Julien Lerouge

Julien Lerouge

Senior Data Scientist @ QuickSign
  • Deep learning
  • Image processing
  • Document analysis & understanding (classification, OCR, NLP)

Publication

A structural signature based on texture for digitized historical book page categorization

1L3I Laboratory, University of La Rochelle, av M. Crépeau, 17042 La Rochelle Cedex 1, France
2Normandie Université, LITIS EA 4108, University of Rouen, 76801, Saint-Etienne du Rouvray, France

Abstract :

The work conducted in this article presents a structural signature based on texture for the characterization and categorization of digitized historical book pages. The proposed signature does not assume a priori knowledge regarding page layout and content, and hence, it is applicable to a large variety of ancient books. By integrating varying low-level features (e.g. texture) characterizing the different page components (i.e. different text fonts or graphic regions) on the one hand, and structural information describing the page layout on the other hand, the proposed signature provides a rich and holistic description of the layout and content of the analyzed book pages.
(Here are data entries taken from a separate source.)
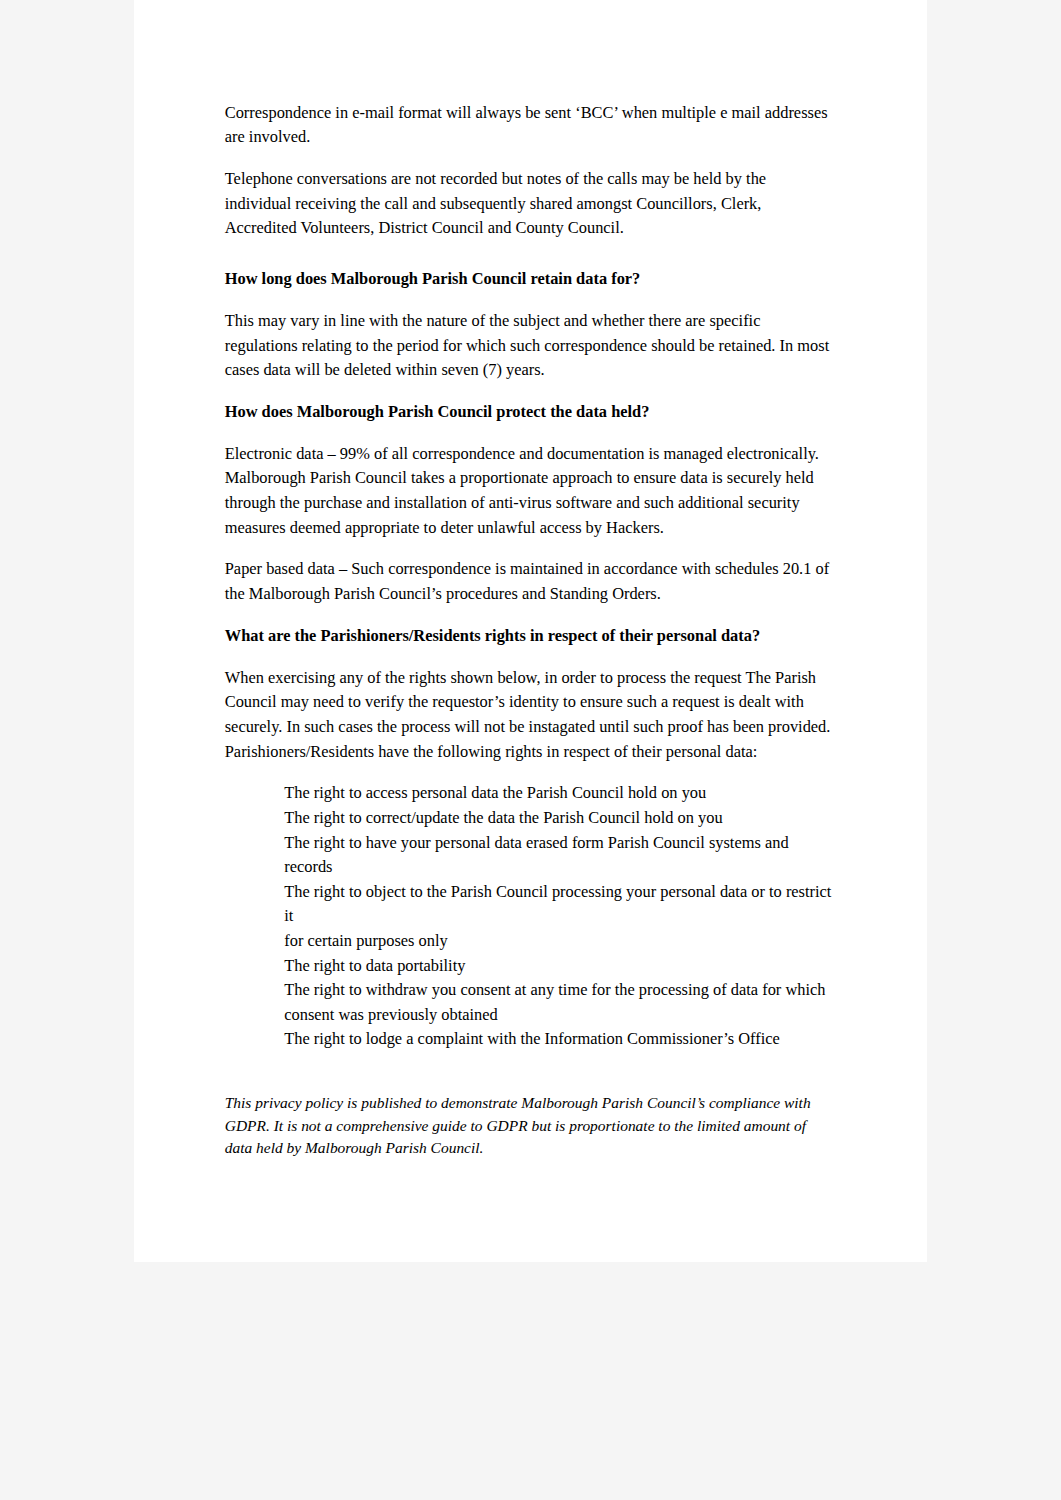Correspondence in e-mail format will always be sent ‘BCC’ when multiple e mail addresses are involved.
Telephone conversations are not recorded but notes of the calls may be held by the individual receiving the call and subsequently shared amongst Councillors, Clerk, Accredited Volunteers, District Council and County Council.
How long does Malborough Parish Council retain data for?
This may vary in line with the nature of the subject and whether there are specific regulations relating to the period for which such correspondence should be retained. In most cases data will be deleted within seven (7) years.
How does Malborough Parish Council protect the data held?
Electronic data – 99% of all correspondence and documentation is managed electronically. Malborough Parish Council takes a proportionate approach to ensure data is securely held through the purchase and installation of anti-virus software and such additional security measures deemed appropriate to deter unlawful access by Hackers.
Paper based data – Such correspondence is maintained in accordance with schedules 20.1 of the Malborough Parish Council’s procedures and Standing Orders.
What are the Parishioners/Residents rights in respect of their personal data?
When exercising any of the rights shown below, in order to process the request The Parish Council may need to verify the requestor’s identity to ensure such a request is dealt with securely. In such cases the process will not be instagated until such proof has been provided. Parishioners/Residents have the following rights in respect of their personal data:
The right to access personal data the Parish Council hold on you
The right to correct/update the data the Parish Council hold on you
The right to have your personal data erased form Parish Council systems and records
The right to object to the Parish Council processing your personal data or to restrict it
for certain purposes only
The right to data portability
The right to withdraw you consent at any time for the processing of data for which
consent was previously obtained
The right to lodge a complaint with the Information Commissioner’s Office
This privacy policy is published to demonstrate Malborough Parish Council’s compliance with GDPR. It is not a comprehensive guide to GDPR but is proportionate to the limited amount of data held by Malborough Parish Council.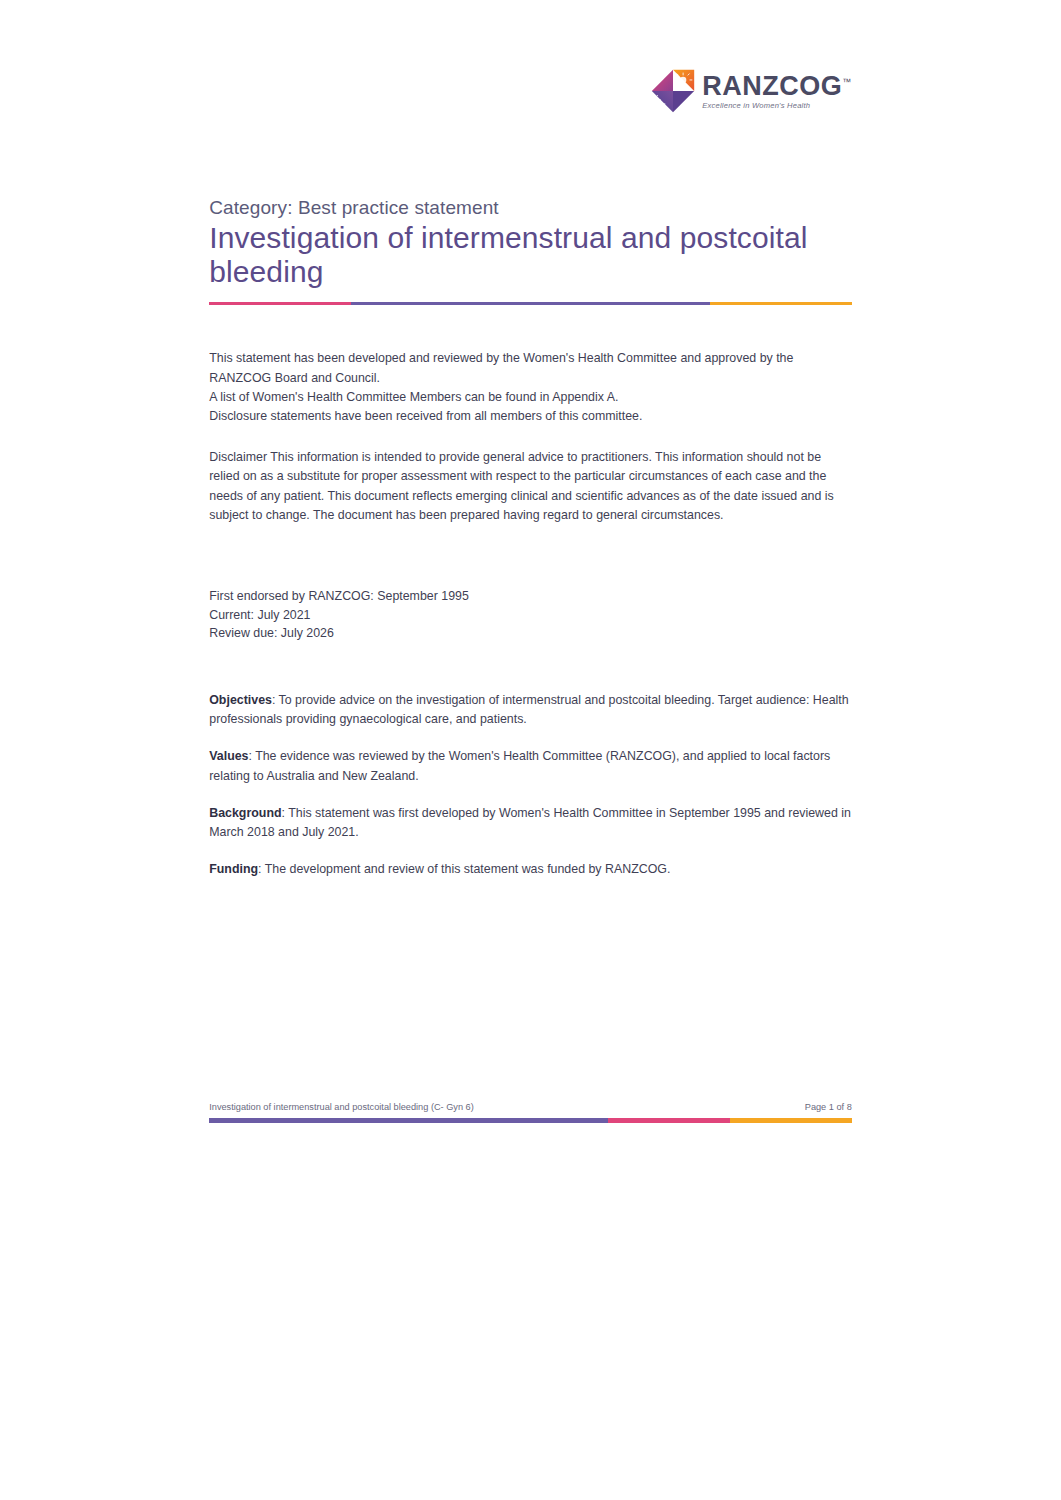RANZCOG™
Excellence in Women's Health
Category: Best practice statement
Investigation of intermenstrual and postcoital bleeding
This statement has been developed and reviewed by the Women's Health Committee and approved by the RANZCOG Board and Council.
A list of Women's Health Committee Members can be found in Appendix A.
Disclosure statements have been received from all members of this committee.
Disclaimer This information is intended to provide general advice to practitioners. This information should not be relied on as a substitute for proper assessment with respect to the particular circumstances of each case and the needs of any patient. This document reflects emerging clinical and scientific advances as of the date issued and is subject to change. The document has been prepared having regard to general circumstances.
First endorsed by RANZCOG: September 1995
Current: July 2021
Review due: July 2026
Objectives: To provide advice on the investigation of intermenstrual and postcoital bleeding. Target audience: Health professionals providing gynaecological care, and patients.
Values: The evidence was reviewed by the Women's Health Committee (RANZCOG), and applied to local factors relating to Australia and New Zealand.
Background: This statement was first developed by Women's Health Committee in September 1995 and reviewed in March 2018 and July 2021.
Funding: The development and review of this statement was funded by RANZCOG.
Investigation of intermenstrual and postcoital bleeding (C- Gyn 6) Page 1 of 8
More precisely, the signature-based characterization approach consists of two stages. The first stage is extracting automatically homogeneous regions. Then, the second one is proposing a graph-based page signature, which is based on the extracted homogeneous regions, reflecting its layout and content. This signature ensures the implementation of numerous applications for managing effectively a corpus or collections of books (e.g. information retrieval in digital libraries according to several criteria or page categorization). To illustrate the effectiveness of the proposed page signature, a detailed experimental evaluation has been conducted in this article for assessing two possible categorization applications, unsupervised page classification and page stream segmentation.